Provide only the number of lines below that contain the word "string".

BEGIN Stored data

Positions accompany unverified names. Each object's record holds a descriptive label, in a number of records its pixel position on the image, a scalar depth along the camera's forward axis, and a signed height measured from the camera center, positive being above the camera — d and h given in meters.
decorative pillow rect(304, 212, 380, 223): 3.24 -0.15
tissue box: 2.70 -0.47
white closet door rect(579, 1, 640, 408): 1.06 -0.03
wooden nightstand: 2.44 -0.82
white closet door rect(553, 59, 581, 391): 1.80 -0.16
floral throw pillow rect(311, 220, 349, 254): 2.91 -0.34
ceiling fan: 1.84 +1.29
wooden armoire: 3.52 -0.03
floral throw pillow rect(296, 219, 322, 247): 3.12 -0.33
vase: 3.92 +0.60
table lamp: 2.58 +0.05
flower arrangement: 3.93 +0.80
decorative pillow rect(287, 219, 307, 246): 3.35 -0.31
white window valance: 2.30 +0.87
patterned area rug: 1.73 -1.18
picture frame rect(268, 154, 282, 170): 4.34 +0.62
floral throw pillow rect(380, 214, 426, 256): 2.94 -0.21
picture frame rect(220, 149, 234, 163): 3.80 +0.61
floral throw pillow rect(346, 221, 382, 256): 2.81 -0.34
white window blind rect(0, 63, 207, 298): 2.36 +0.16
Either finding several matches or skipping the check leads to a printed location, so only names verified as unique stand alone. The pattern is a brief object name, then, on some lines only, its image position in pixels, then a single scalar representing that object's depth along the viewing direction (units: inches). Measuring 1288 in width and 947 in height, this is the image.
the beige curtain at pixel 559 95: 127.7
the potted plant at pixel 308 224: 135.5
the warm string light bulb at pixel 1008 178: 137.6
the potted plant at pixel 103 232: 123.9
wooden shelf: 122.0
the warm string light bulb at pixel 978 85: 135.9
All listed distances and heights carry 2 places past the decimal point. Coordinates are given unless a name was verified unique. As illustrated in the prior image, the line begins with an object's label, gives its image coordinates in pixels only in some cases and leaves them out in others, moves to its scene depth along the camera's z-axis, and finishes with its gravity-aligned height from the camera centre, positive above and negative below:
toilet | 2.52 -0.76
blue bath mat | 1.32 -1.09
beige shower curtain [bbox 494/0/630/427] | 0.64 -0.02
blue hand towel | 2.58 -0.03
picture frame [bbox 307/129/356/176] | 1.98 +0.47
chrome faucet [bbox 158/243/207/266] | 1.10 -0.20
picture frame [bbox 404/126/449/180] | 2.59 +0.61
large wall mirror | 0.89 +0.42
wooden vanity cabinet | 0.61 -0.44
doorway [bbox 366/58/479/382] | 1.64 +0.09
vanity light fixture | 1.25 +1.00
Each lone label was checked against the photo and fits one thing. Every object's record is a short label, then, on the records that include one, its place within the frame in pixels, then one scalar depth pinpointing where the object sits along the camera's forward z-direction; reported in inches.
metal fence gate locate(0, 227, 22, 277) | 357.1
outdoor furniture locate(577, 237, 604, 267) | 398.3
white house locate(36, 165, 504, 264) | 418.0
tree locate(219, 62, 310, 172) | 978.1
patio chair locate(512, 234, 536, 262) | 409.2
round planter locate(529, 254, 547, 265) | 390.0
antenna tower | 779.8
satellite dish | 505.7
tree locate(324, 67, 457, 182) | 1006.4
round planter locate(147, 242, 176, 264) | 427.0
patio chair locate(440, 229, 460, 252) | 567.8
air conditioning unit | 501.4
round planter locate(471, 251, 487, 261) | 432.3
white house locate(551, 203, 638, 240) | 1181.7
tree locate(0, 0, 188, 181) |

END Stored data

■ Exercise answer ■
2